** Goal of the exercise **
I need the number of lines in the following entries that hold the word "production", and no other text.

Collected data
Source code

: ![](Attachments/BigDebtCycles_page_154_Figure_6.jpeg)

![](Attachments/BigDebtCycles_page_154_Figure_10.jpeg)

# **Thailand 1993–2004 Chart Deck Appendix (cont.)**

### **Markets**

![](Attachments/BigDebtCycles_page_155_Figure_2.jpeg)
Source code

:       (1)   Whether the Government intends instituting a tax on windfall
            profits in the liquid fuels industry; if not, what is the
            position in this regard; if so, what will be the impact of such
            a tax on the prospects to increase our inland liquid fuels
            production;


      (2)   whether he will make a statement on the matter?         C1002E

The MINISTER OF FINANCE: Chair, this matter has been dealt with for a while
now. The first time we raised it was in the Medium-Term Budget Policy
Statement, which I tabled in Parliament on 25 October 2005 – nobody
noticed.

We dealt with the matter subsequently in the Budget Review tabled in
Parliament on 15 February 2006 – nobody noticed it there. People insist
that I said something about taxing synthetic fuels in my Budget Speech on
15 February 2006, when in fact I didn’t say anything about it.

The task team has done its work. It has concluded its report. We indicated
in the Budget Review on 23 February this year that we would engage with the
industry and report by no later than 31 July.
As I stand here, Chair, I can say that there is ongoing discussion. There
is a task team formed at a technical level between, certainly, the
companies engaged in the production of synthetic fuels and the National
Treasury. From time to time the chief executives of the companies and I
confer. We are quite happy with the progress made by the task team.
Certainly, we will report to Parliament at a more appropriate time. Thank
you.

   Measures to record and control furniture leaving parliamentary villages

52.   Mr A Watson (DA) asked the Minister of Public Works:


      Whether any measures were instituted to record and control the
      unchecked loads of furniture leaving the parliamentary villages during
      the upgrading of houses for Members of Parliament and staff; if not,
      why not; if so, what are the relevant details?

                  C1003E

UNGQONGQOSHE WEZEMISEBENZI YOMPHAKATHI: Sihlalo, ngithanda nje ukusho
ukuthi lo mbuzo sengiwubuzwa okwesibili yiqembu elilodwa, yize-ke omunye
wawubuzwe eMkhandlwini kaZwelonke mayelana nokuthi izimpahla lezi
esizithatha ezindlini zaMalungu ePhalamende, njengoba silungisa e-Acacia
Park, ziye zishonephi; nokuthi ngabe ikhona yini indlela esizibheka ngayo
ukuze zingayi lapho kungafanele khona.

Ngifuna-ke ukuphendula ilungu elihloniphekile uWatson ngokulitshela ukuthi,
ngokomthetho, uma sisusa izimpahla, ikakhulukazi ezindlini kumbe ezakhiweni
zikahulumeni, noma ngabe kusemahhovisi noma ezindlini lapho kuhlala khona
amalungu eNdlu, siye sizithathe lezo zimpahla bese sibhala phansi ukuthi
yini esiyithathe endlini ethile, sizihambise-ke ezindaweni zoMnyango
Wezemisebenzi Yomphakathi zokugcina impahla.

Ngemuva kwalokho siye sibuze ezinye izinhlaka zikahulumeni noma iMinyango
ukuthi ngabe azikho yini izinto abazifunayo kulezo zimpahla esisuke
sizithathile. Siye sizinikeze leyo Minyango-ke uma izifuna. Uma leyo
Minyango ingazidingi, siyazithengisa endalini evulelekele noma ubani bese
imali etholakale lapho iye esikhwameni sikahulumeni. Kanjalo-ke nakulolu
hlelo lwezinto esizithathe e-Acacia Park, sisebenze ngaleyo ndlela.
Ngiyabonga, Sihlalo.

** Answer section **
2